February 22nd, 2011        

Samsung's Super AMOLED Plus displays dispense of maligned PenTile pixel configuration

It’s known that manufacturers of new screen panels use PenTile style for their screen, like the latest Motorola Atrix 4G’s qHD screen. Unlike traditional displays (CRT, LCD, plasma, you name it) typically use one red, one green, and one blue subpixel per pixel, and the end result is that AMOLEDs and Super TFT and what not, they tend to be a little grainier by comparison at a given resolution. That’s because of their little visual trickery whereby green subpixels occur with greater frequency than red and blue. Apparently it’s cheaper to manufacture and also saves more on the electricity.
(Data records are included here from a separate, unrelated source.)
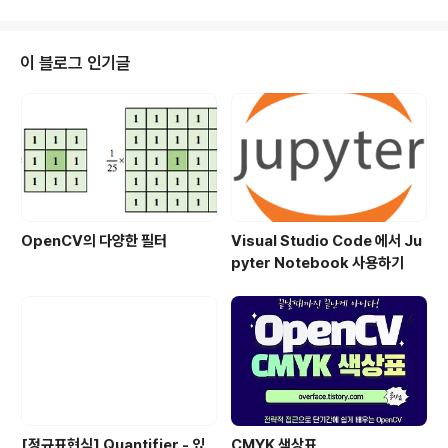
케일 전 구간에서 히스토그램 그래프가 나타나도록 변환하
는 기법이 히스토그램 스트레칭이다. 결과적으로 히스토그
램 스트레칭을 수행한 영상은 명암비가 높아져서 일반적으
이 블로그 인기글
로 보기 좋은 사진 형태로 바뀌게 된다. 정규화 함수 Open
CV에서는 nomalize 는 함수를 제공한다. #OpenCV /*
src : 입력 영상 dst : 결과 영상 alpha : 노름 정규화인 경
우 목표 노름값, 원소 값 범위 정규화인 경우 최솟값 beta :
..
OpenCV의 다양한 필터
Visual Studio Code 에서 Ju
pyter Notebook 사용하기
[정규표현식] Quantifier - 있
CMYK 색상표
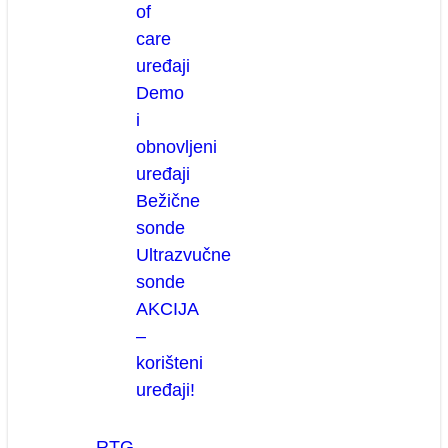
of
care
uređaji
Demo
i
obnovljeni
uređaji
Bežične
sonde
Ultrazvučne
sonde
AKCIJA
–
korišteni
uređaji!
RTG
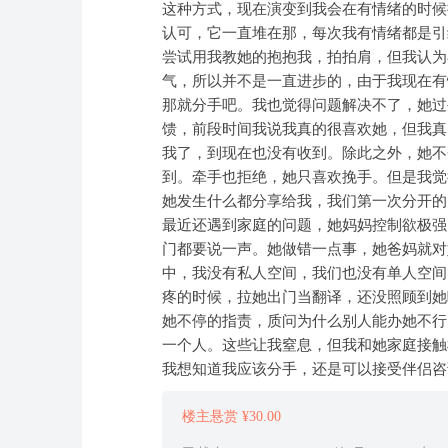
这种方式，现在演变到我会在有情绪的时候
认可，它一直堆在那，每次我有情绪都是引
尝试用我教她的抱抱我，拍拍肩，但我认为
气，所以并不是一直进步的，由于我现在有
那就分手吧。我也觉得问题解决不了，她过
馈，前段时间我说我真的很喜欢她，但我真
我了，到现在也没有收到。除此之外，她不
到。牵手也拒绝，她只喜欢挽手。但是我觉
她发生什么都分享给我，我们第一次分开的
最近还遇到家庭的问题，她妈妈控制欲极强
门都要说一声。她做错一点事，她爸妈就对
中，我没有私人空间，我们也没有单人空间
疼的时候，拉她出门当翻译，还没照顾到她
她不停的指责，质问为什么别人能办她不行
一个人。这些让我窒息，但我和她家庭接触
我想知道我应该分手，还是可以接受伴侣咨
楼主悬赏 ¥30.00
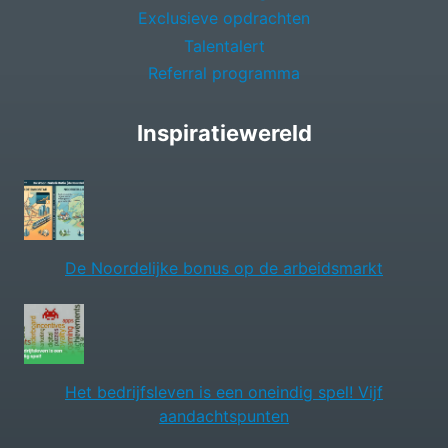
Exclusieve opdrachten
Talentalert
Referral programma
Inspiratiewereld
De Noordelijke bonus op de arbeidsmarkt
Het bedrijfsleven is een oneindig spel! Vijf
aandachtspunten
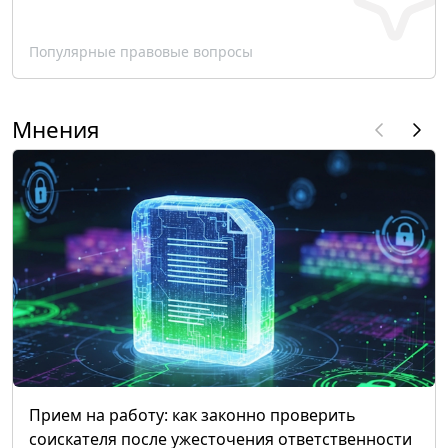
Популярные правовые вопросы
Мнения
Прием на работу: как законно проверить
соискателя после ужесточения ответственности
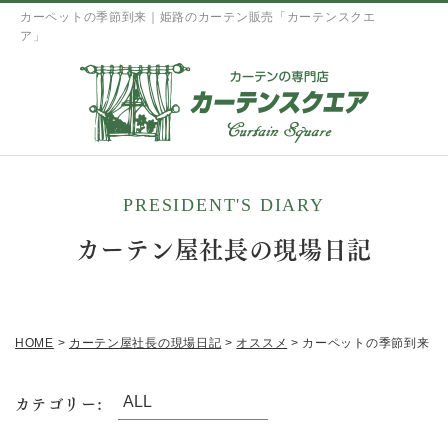
カーペットの季節到来｜姫路のカーテン販売「カーテンスクエ
ア」
PRESIDENT'S DIARY
カーテン屋社長の現場日記
HOME
>
カーテン屋社長の現場日記
>
オススメ
>
カーペットの季節到来
カテゴリー:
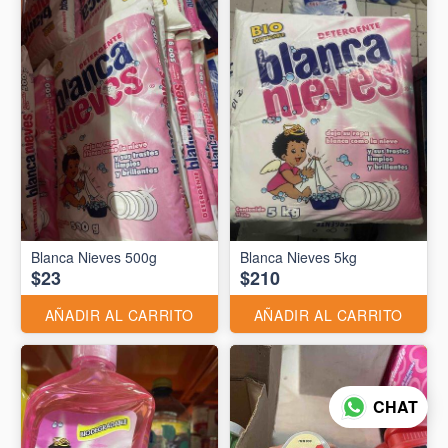
Blanca Nieves 500g
Blanca Nieves 5kg
$23
$210
AÑADIR AL CARRITO
AÑADIR AL CARRITO
CHAT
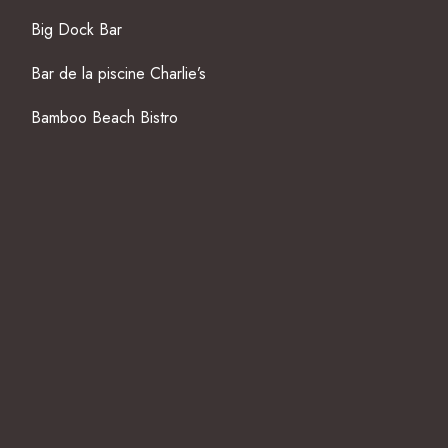
Big Dock Bar
Bar de la piscine Charlie’s
Bamboo Beach Bistro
OLED-Info points out that Samsung’s new Super AMOLED Plus displays appear to have solved the PenTile problem, instead using something called Real-Stripe — effectively meaning honest-to-goodness RGB pixels, which explains the company’s claim back at CES of a 50 percent boost in subpixel count. Interestingly, Real-Stripe requires more space per pixel, which could be why the Galaxy S II and Infuse 4G are 4.3 and 4.5 inches, respectively, a pretty healthy hike from the 4-inch mark they’d settled on with last year’s original Galaxy S models. ‘Course, none of this puts us close to the 7 or 10 inches we’d need to make a tablet work — but we know they’re cranking on that already.